Chitta Shuddhi Yoga
Man is sathyam, shivam, and sundaram (truth, goodness, and beauty). That is why he is drawn by the true, the beautiful, and the good. He hates being labeled a liar or an ugly person or a bad character. Man has to go out of his way, take special pains, to tread the path of falsehood; it is more difficult for him to sustain a lie than support the truth. So, man is turning back on his destiny when he revels in falsehood, ugliness, and wickedness.
Rama and Lakshmana, though born of different mothers, were drawn to each other by mysterious ties of fraternal reverence. When just a boy, Lakshmana used to weep inconsolably while with his mother. Sage Vasishta, the court preceptor, suggested that the child may be placed in the same cradle as Rama, born a few days earlier, and, when this was done, he slept sound and sweet. The two were bound by the same destiny. Man, too, is bound to God (Rama) by the same destiny. He can get sound and sweet sleep only in the lap of God. Separated from Him, he can only wail.
Have the name of God on your tongue, in your breath, ever. That will evoke His form as the inner core of every thing, thought, or turn of events. That will provide you with His company, contact with His unfailing energy and bliss. That is the satsang (good association) that gives you maximum benefit. Converse with God who is in you; derive courage and consolation from Him. He is the guru most interested in your progress. Do not seek the guru outside you, in hermitages or holy places. The God in you is father, mother, preceptor, and friend.
For peace man must rely on God
You know how the Pandavas felt about Lord Krishna. As soon as Dhritarashtra, the head of the Kaurava clan, learnt that Krishna had promised to be on the side of the Pandava cousins in the war that was to begin soon, he asked Krishna, “O Krishna! We, too, are your kinsmen, yet why do you throw your weight on the other scale, the side of those Pandava brothers?” Krishna replied, “Kinsmen! But what a difference! You are fire and they are water! Water that quenches the thirst of wanderers in the desert!” Dhritarashtra said that the attachment He had for his cousins was something inexplicable.
Krishna declared, “I shall explain. Dharmaraja, the eldest brother, is as My head. Bhima, the second, is as My shoulders. Arjuna, the third among the brothers, is as My arms. And Nakula and Sahadeva (the twins) who are the fourth and the fifth among them are as My feet!” Notice how intimate they had all become to God!
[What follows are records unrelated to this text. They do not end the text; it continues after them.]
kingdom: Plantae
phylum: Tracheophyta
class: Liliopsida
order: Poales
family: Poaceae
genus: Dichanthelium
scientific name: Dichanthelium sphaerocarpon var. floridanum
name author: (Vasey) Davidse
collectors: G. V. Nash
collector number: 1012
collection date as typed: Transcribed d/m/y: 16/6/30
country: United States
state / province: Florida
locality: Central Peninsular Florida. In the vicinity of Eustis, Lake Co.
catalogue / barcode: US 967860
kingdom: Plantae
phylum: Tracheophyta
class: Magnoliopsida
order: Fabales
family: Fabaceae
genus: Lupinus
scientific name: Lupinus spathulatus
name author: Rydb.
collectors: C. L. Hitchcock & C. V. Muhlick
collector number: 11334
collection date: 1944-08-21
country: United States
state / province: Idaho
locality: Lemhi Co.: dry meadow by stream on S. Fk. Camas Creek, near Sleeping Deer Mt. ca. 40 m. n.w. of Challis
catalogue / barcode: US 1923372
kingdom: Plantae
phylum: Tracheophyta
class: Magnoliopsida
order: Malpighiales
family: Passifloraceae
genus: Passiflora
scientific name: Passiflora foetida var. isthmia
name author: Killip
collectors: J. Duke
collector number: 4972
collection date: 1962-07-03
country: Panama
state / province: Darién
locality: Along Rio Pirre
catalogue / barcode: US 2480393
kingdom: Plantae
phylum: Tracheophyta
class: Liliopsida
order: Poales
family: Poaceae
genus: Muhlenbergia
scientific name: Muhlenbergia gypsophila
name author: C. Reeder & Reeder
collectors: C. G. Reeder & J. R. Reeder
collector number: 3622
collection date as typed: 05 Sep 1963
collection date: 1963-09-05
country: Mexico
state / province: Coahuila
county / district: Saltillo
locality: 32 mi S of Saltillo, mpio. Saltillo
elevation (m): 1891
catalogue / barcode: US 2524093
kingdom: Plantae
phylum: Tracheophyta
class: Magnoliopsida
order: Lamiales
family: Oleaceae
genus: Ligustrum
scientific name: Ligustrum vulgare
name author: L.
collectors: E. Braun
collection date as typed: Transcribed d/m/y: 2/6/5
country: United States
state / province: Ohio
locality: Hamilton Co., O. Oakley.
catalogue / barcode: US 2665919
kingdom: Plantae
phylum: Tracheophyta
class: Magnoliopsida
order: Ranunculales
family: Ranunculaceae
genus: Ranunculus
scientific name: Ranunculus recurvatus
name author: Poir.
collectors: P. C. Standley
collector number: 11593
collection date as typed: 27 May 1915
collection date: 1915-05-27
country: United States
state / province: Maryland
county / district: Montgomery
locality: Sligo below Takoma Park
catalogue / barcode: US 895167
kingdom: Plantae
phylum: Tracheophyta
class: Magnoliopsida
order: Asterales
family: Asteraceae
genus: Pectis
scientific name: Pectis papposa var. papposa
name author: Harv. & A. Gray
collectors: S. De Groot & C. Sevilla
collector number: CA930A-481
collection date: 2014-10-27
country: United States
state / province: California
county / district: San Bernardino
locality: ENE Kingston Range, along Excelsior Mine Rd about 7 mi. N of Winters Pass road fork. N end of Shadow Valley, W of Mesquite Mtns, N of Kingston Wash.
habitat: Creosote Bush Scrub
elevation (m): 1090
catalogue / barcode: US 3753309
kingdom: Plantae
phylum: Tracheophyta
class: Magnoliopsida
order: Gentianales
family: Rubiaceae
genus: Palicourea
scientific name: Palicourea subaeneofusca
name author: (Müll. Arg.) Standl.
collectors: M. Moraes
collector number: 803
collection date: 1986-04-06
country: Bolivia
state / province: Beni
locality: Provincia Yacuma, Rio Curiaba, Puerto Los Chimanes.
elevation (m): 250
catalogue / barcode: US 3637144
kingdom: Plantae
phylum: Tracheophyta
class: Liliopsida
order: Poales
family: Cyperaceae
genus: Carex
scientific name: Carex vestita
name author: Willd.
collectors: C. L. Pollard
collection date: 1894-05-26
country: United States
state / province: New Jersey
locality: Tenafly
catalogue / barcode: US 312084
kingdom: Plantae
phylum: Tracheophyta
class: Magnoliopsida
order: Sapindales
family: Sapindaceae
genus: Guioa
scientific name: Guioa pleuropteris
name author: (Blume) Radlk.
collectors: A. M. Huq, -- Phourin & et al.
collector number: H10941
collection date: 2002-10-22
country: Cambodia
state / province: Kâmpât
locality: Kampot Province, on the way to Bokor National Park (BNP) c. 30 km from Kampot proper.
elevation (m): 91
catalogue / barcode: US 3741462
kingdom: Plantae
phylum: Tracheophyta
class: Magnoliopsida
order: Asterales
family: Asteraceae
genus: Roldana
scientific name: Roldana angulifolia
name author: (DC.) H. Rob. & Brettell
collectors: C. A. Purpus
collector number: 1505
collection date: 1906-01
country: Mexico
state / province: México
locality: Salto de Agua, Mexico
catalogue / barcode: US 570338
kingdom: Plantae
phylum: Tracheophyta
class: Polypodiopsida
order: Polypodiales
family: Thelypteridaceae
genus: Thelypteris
And this in spite of all the long trail of loss, infamy, calamity, exile, and poverty that they suffered while in His keeping as non‑believers may say! They bore all boldly and in undiminished bliss.
Without firm reliance on this ever-present God, man cannot have peace. In western countries now God is denied, and man is relying on himself. He exaggerates his own intelligence and sense of adventure and prides himself on the advance he has made through science and technology. But intelligence without equanimity is filling mental hospitals.
Peace is fleeing from the hearts of men and women. Social harmony is becoming a distant dream. International concord is a mirage, pursued by a few. Man travels to the moon, but does not explore his own inner levels of consciousness, and understanding them, cleanse them and control them.
Prepare the heart to live in love
The instrument through which he is able to master nature is itself not really understood by man. When once that is understood, all that is understood through it, will become plain. This is what the sages of India did; they sought to know that which if known, all else can be known. The Upanishads lay down the process of this discovery.
The expression of that discovery in practical life is love; for, it is love that creates, sustains, and engulfs all. Without love no one can claim to have succeeded in deciphering God and His handiwork, the Universe. God is love; live in love–that is the direction indicated by the sages. Love can grow only in a well‑ploughed heart, free from brambles. So, the heart has to be prepared by means of namasmarana (constant recital of the name). It can then be called a yoga, like bhakti, jnana, or karma (devotion, wisdom, or action). It can be called “Chitta shuddhi yoga,”–“The path of consciousness‑cleansing.” Charge every second of time with the Divine current that emanates from the name.